In a recently announced statement about a proposal for compiling an
amended draft on the Law on Tax Management, the ministry offered to
increase the time for tax inspection.
Currently, the maximum time for a tax inspection is 45 working days
and 70 working days for complicated cases. However, conducting tax
inspections at large-scale or multinational companies with a complicated
structure and related-party transactions are time-consuming.
The ministry said that it normally took more than one year for tax
inspection at foreign-invested companies such as Metro and BigC and the
tax watchdogs must collect information from mother companies or foreign
tax agencies.
The ministry cited statistics of the Organisation for Economic
Co-operation and Development that time for implementing an inspection of
transfer pricing averaged 573 working days in the world.
The current regulations are no longer suitable for implementing tax inspections at all companies, the ministry said.
The ministry proposed that the time for tax inspection at companies
with related-party and cross-border transactions be increased to 360
working days.
Taxing online transactions
According to the finance ministry, the law needed to be amended to
efficiently calculate and collect taxes from global technology companies
such as Google and Facebook.
The ministry said most global technology companies did not register
their business or have official representative offices in Viet Nam while
their transactions were cross-border, making it hard to calculate and
collect taxes.
For example, Google and Facebook provided online advertising services
in Viet Nam in two ways. The first was through agencies in Viet Nam and
the second was conducted through online payment via credit cards or
e-wallets.
The ministry said that it was difficult to clarify the real values of transactions conducted in the second way.

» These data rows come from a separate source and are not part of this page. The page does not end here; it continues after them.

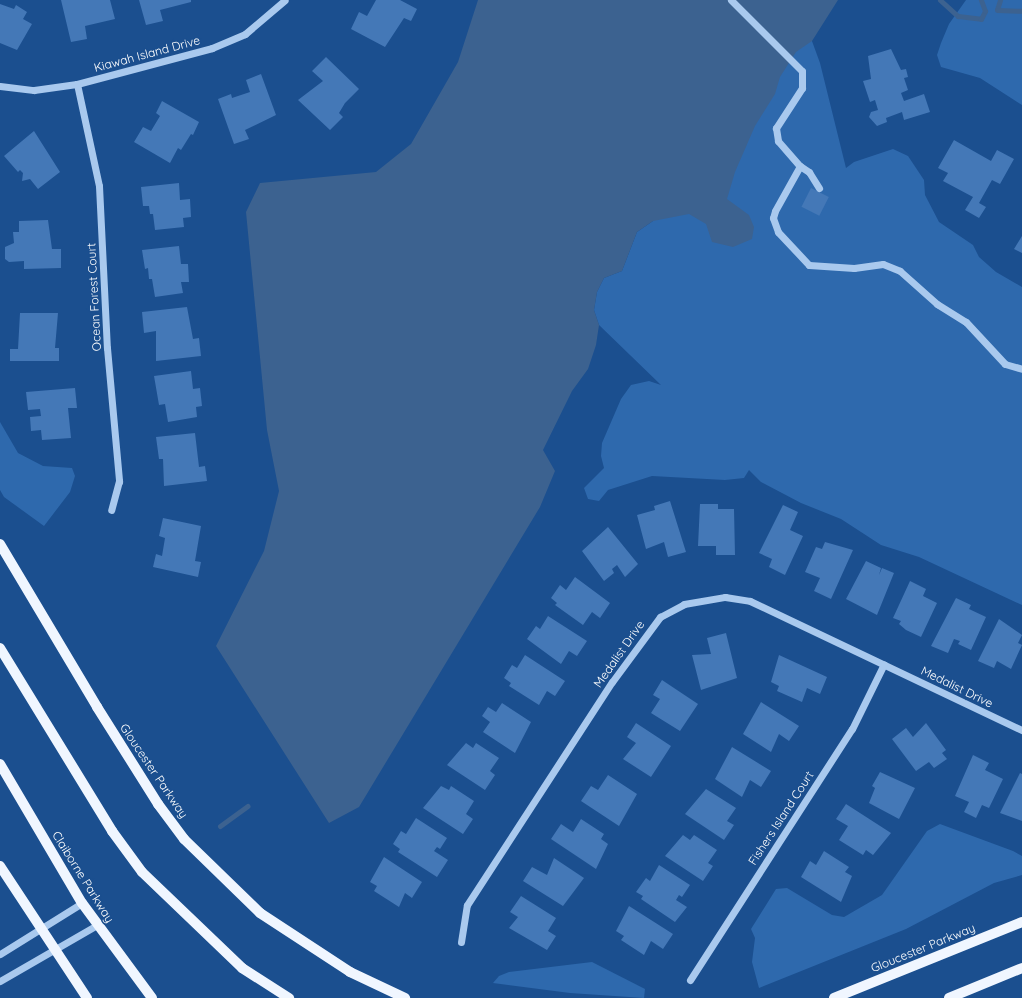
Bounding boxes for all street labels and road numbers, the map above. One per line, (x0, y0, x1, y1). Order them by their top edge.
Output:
street label: Kiawah Island Drive (92, 33, 202, 75)
street label: Ocean Forest Court (84, 243, 104, 351)
street label: Medalist Drive (591, 618, 647, 690)
street label: Medalist Drive (919, 663, 995, 711)
street label: Gloucester Parkway (117, 721, 191, 821)
street label: Fishers Island Court (745, 768, 817, 868)
street label: Claiborne Parkway (49, 829, 117, 925)
street label: Gloucester Parkway (869, 921, 977, 975)

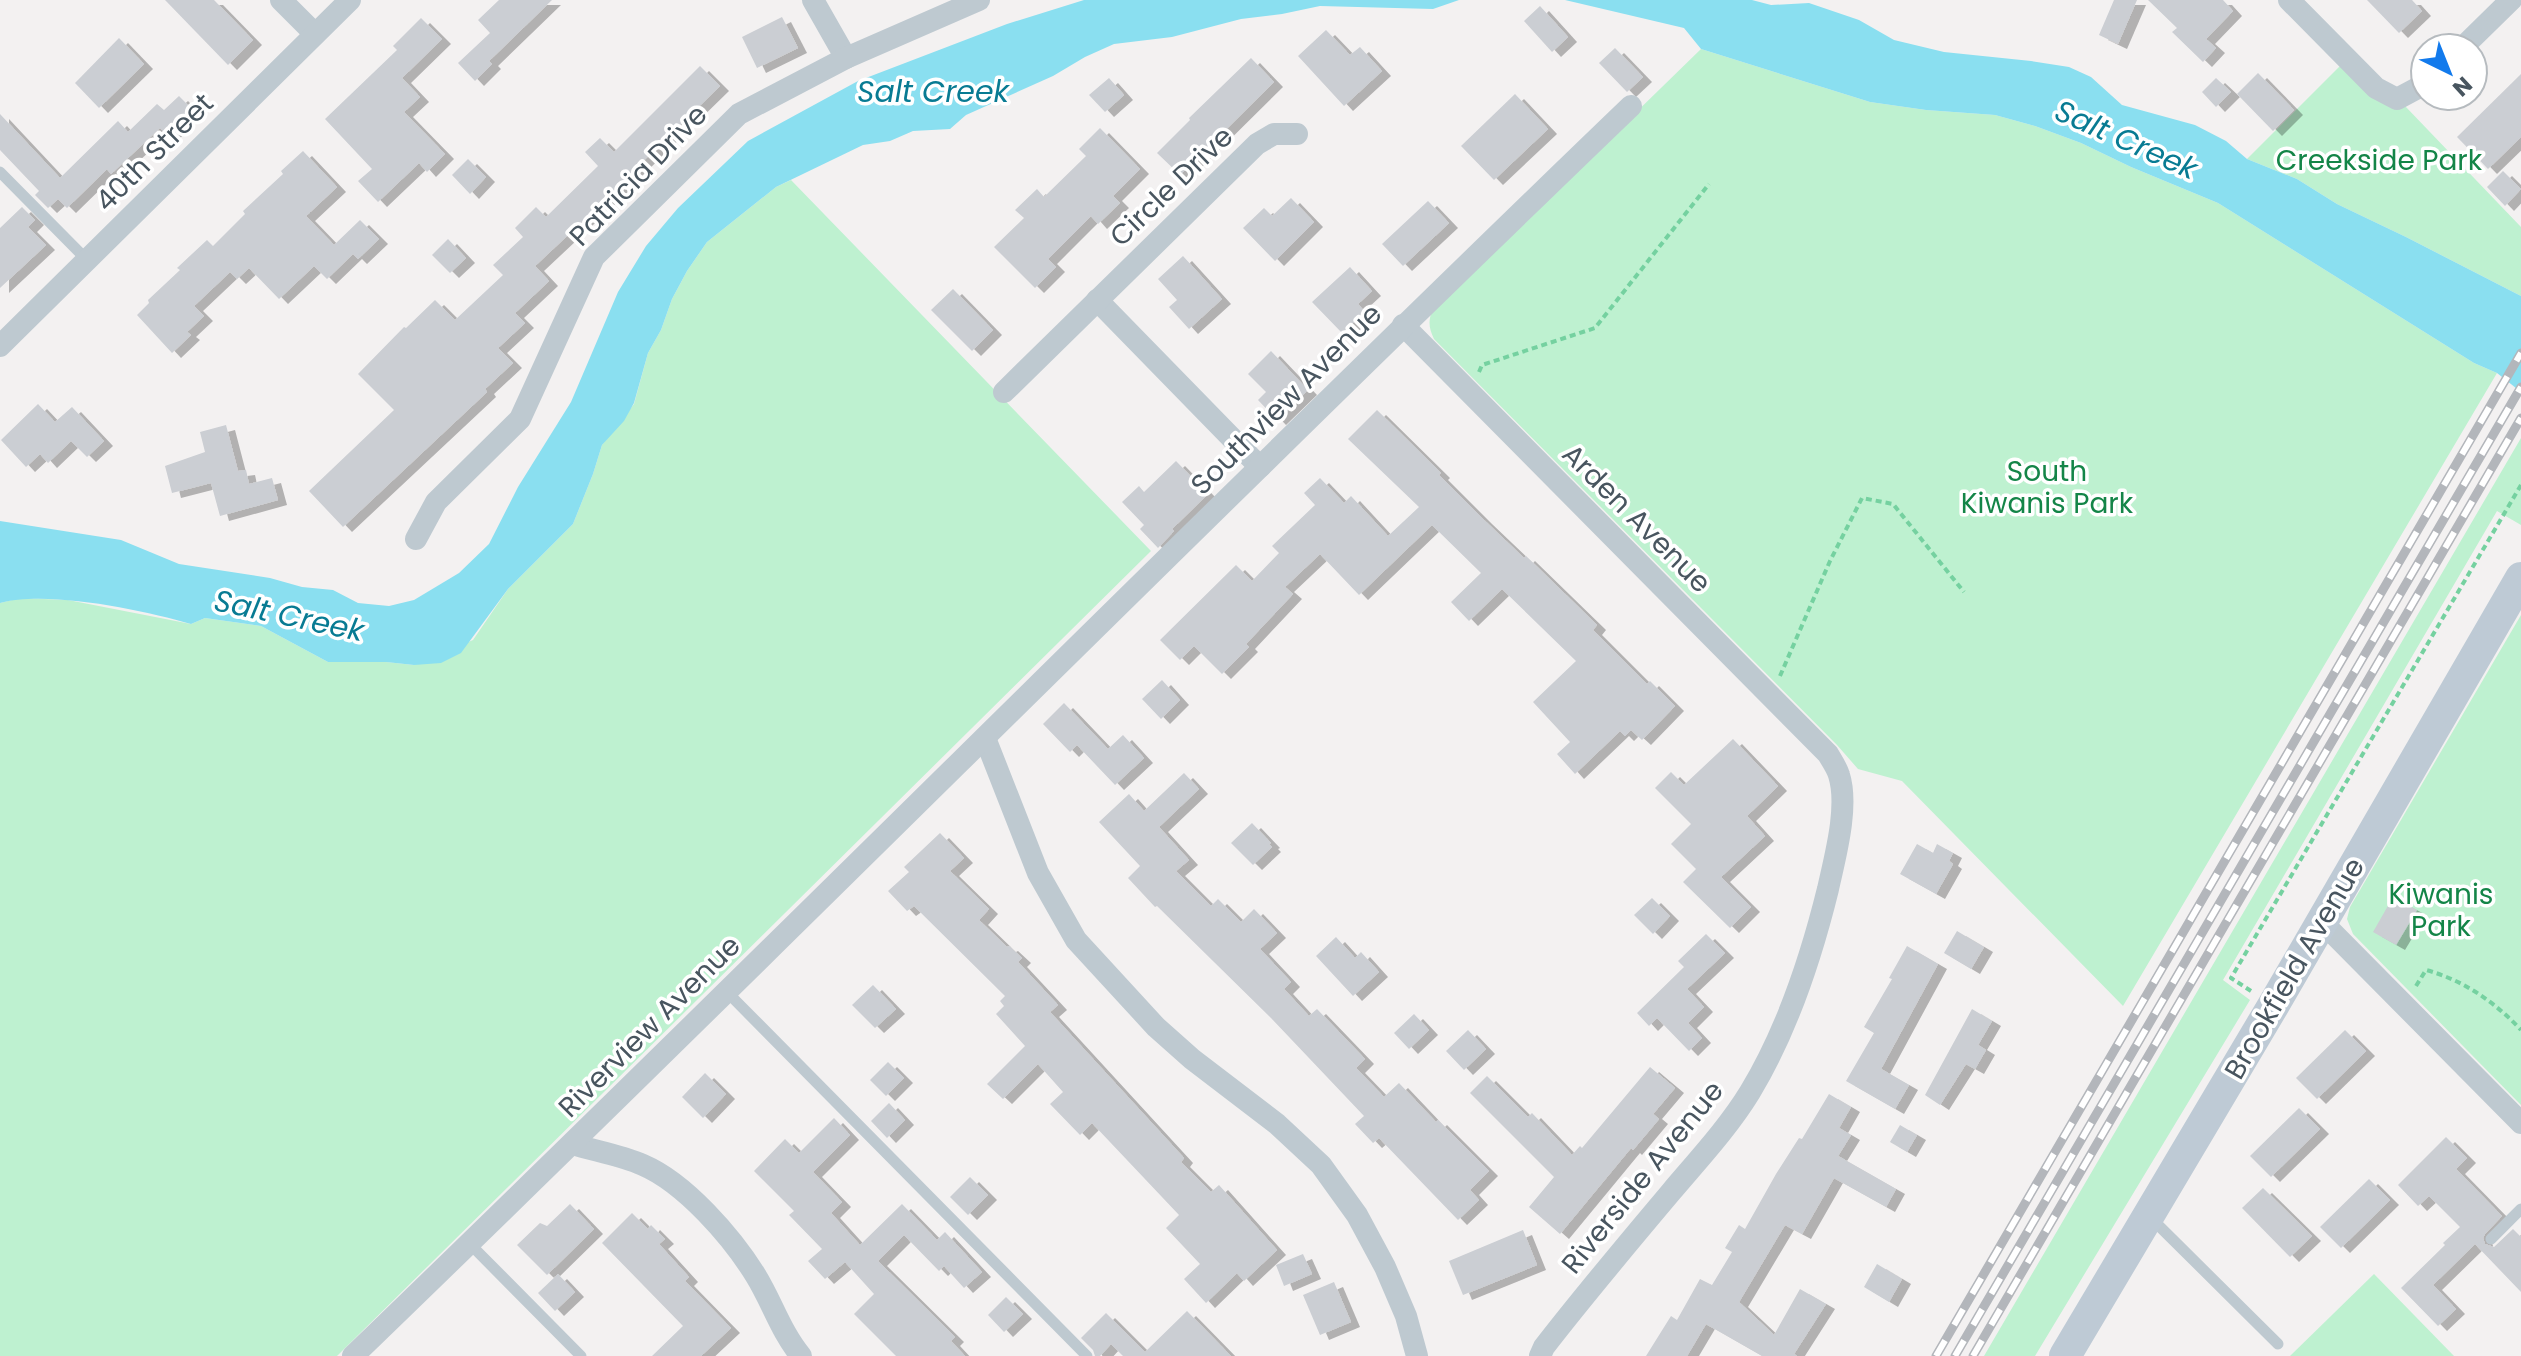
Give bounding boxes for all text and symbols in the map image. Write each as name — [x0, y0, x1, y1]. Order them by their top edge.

In addition, it was also not easy to verify advertising revenues from
click counts of foreign Internet companies as doing this would require
checks of payment transactions at banks of both buyers and services
providers but banks of foreign Internet companies were mostly abroad.
“The tax management of online businesses faces difficulties in
clarifying taxpayers, revenues, business scale and transaction history,”
the ministry said, adding that co-ordination between relevant
ministries and agencies must be enhanced to better manage tax collection
from e-commerce businesses.
Accordingly, the finance ministry proposed the State Bank of Viet Nam
to study the regulation of requiring cross-border payment transactions
to be conducted through local payment gateway (the National Payment
Corporation of Viet Nam).
Only by this, could tax watchdogs manage values of cross-border
transactions to impose tax, the ministry said, adding that many
countries in the world such as European countries, India and South
Korea, had such a regulation.
The finance ministry also proposed the Ministry of Information and
Communications require foreign technologies companies such as Google,
Facebook and Apple to declare and pay foreign contractor tax on the
services provided to Vietnamese organisations or individuals.
The ministry also called for enhanced co-operation with foreign tax
agencies and Internet services providers like VDC, FPT, Mobifone,
Vinaphone and Viettel to better manage values of e-commerce transactions
and banking payments.
For individuals selling things online, the finance ministry proposed
to impose value added tax and individual income tax on products with
prices above VND1 million (US$44) and when transacted two times per day
or more.
The ministry said that business through social network pages was
booming in Viet Nam but tax management was still lagging behind.
The Ministry of Finance also proposed investigation function to be
empowered to tax watchdogs, adding that some 80 countries in the world
currently had tax investigation bodies.
Check business operation
The ministry has sent a document to the Ministry of Planning and
Investment to request checks on business operation, after finding that
thousands of import-export companies halted operation or removed their
office addresses without reporting.
This triggered worries that those firms took advantage of open
business registry procedures to start a business then halt operations to
avoid and evade taxes.
The ministry’s statistics showed that in 2015 and 2016, more than
1,000 firms abandoned their addresses and had no operations in at least
six months.
More than 15,400 others had no import-export activities in at least
six months without reporting to the management agencies while their
information on the business registration portal was still “operating”.
Twenty-four firms were found with tax violations but they abandoned
their addresses without completing bankruptcy and dissolving procedures
following established regulations to avoid paying tax arrears and fines.
Especially, eight of them had tax arrears worth VND12 billion.
With the aim of tackling this issue, the finance ministry proposed
the Ministry of Planning and Investment to complete the mechanism for
co-operating in managing business operations.